Può una ragazza stregarmi al punto tale da non fare altro che parlare di lei per un intero week end e di sognarmela di notte anche se ci ho parlato solo una volta e per non più di cinque minuti?
Alicia ormai i Cavalieri già la conoscono. Ho parlato solo di lei per tutto il fine settimana. Con Cristian, con Silvio, con Filippo, con Carlo, con tutti.
Beh non proprio con tutti.
Venerdì sono andato a vedere Hancock (un consiglio? Evitatelo...) e ho cenato con Giada.
Mentre mangiavamo si parlava di storie finite e così mi ha confessato di uscire un po' più spesso del solito con Luca, uno dei suoi ex.
"Stai valutando se dargli una seconda chance?" le domando.
Mi guarda, mi osserva. "Forse..." risponde arrossendo.
Sorrido. "Fai bene, una seconda possibilità la meriterebbero tutti..." le dico.
Non provo gelosia, sono sereno. A Giada mi sono affezionato di sicuro, ma innamorato no, non penso di essermene mai innamorato.
"Stai pensando ad Anna?" mi chiede.
La domanda mi sorprende. "Sinceramente no, non stavo pensando a lei. E comunque tutto sommato la seconda chance ce la siamo data, ma lei non era convinta ed è finita..."
"Mmm non mi sembra che sia proprio finita tra voi... lei ti cerca ancora e credo che tu ne sia ancora innamorato..." continua.
"No, credimi, le voglio bene e sicuramente è stata la donna che ho amato di più, ma non ne sono innamorato. Sicuramente ci lega qualcosa di forte, ma non è l'amore, non quello sano che dovrebbe farti stare bene almeno..." le spiego.
Annuisce. "Dai muoviti che il film inizia tra pochissimo" taglia corto alzandosi.
Il film, come ho detto, è una cazzata, ma ogni tanto qualche risata ce la fa fare.
Quando accompagno Giada a casa lei fa per baciarmi, ma la fermo.
"Lasciamo perdere, che ne dici? Siamo tutti e due un po' confusi secondo me..." le spiego.

RECORD DEI DATI:

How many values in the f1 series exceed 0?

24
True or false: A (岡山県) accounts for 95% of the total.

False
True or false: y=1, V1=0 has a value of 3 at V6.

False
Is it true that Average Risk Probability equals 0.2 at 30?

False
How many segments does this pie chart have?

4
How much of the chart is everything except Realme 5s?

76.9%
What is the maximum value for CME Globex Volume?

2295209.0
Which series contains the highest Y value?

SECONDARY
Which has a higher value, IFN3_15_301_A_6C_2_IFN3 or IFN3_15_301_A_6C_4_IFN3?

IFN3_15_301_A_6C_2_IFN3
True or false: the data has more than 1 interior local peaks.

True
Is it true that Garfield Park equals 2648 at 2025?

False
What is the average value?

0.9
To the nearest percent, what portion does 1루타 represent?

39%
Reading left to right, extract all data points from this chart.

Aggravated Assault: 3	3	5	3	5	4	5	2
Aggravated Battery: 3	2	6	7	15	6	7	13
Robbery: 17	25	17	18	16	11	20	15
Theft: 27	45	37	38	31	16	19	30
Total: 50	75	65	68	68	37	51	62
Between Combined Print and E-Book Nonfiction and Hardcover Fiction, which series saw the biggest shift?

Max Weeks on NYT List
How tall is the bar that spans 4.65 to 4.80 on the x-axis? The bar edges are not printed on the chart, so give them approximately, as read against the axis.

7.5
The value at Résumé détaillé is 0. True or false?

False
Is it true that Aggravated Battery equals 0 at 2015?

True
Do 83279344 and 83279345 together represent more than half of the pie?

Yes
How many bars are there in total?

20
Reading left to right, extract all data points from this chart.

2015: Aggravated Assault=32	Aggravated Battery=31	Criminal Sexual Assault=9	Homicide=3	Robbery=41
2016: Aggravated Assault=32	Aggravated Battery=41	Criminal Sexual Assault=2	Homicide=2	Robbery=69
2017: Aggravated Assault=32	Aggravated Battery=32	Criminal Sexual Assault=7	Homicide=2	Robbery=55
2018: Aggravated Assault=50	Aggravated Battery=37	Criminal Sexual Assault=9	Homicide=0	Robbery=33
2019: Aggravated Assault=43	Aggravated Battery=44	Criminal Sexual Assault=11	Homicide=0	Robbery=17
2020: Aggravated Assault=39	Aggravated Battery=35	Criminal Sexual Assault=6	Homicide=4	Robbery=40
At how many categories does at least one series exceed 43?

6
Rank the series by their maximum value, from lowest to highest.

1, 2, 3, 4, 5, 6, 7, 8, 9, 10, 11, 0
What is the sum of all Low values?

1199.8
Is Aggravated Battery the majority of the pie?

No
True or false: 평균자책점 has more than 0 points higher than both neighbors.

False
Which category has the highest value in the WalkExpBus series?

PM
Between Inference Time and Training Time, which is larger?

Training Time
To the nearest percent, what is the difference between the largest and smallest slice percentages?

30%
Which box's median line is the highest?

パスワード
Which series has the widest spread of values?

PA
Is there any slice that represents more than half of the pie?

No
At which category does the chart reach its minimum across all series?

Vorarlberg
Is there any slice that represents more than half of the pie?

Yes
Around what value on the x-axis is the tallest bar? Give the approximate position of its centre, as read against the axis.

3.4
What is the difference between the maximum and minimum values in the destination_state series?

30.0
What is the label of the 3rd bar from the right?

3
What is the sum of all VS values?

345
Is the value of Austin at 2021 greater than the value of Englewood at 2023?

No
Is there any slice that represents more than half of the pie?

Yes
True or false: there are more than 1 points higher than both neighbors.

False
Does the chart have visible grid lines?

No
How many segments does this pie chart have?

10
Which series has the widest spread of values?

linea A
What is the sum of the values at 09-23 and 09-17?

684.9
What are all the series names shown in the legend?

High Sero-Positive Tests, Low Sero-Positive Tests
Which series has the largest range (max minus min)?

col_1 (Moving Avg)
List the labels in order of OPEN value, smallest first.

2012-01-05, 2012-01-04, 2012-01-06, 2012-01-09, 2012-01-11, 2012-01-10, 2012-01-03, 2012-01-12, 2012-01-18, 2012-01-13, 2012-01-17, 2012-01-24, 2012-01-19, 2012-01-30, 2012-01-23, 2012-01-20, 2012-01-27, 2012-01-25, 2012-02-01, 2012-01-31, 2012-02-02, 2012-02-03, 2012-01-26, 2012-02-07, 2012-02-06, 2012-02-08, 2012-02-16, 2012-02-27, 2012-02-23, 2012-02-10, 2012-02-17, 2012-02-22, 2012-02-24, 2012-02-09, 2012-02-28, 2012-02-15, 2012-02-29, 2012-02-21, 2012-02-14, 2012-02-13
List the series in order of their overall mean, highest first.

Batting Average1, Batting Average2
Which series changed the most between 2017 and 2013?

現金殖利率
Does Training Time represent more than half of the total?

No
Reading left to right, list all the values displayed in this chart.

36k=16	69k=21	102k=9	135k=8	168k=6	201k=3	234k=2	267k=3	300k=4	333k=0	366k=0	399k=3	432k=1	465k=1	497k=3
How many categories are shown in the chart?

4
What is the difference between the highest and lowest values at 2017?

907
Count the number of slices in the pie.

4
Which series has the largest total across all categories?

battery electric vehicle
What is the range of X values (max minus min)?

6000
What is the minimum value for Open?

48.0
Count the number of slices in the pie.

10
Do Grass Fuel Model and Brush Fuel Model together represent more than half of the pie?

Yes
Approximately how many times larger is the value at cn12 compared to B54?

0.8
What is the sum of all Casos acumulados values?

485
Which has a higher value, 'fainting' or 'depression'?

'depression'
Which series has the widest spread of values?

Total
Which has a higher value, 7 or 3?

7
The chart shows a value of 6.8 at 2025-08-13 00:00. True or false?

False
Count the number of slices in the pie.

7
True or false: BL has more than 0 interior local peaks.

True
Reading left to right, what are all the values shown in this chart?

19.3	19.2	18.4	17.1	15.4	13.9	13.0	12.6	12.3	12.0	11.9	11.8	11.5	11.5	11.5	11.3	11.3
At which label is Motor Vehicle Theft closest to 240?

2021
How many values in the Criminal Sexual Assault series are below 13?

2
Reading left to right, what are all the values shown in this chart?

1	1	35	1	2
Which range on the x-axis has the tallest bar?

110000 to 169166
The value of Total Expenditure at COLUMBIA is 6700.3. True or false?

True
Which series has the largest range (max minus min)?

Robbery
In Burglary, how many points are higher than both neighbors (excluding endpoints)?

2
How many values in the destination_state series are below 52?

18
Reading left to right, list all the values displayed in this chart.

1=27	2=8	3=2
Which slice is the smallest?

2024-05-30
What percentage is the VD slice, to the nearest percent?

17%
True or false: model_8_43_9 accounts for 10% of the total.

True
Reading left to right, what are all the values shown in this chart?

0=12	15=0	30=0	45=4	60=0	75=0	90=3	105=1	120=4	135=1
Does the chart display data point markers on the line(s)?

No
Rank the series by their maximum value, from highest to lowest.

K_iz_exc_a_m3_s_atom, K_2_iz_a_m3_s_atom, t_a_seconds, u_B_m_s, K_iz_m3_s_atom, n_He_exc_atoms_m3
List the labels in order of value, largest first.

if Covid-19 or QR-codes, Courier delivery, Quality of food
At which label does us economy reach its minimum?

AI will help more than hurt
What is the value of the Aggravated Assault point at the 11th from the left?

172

DA SVOLGERE:
1. Rispondi a queste domande sul brano:
(a) Quale film va a vedere chi scrive venerdì?
(b) Con chi Giada esce un po' più spesso del solito?
(c) Che cosa fa chi scrive quando Giada fa per baciarlo?
2. Per favore, trascrivi alla lettera il tratto del brano che va da "Mentre mangiavamo si" fino a "essermene mai innamorato.".
I record non servono.

SOLUZIONI:
1.
(a) Hancock.
(b) Con Luca, uno dei suoi ex.
(c) La ferma.

2.
Mentre mangiavamo si parlava di storie finite e così mi ha confessato di uscire un po' più spesso del solito con Luca, uno dei suoi ex.
"Stai valutando se dargli una seconda chance?" le domando.
Mi guarda, mi osserva. "Forse..." risponde arrossendo.
Sorrido. "Fai bene, una seconda possibilità la meriterebbero tutti..." le dico.
Non provo gelosia, sono sereno. A Giada mi sono affezionato di sicuro, ma innamorato no, non penso di essermene mai innamorato.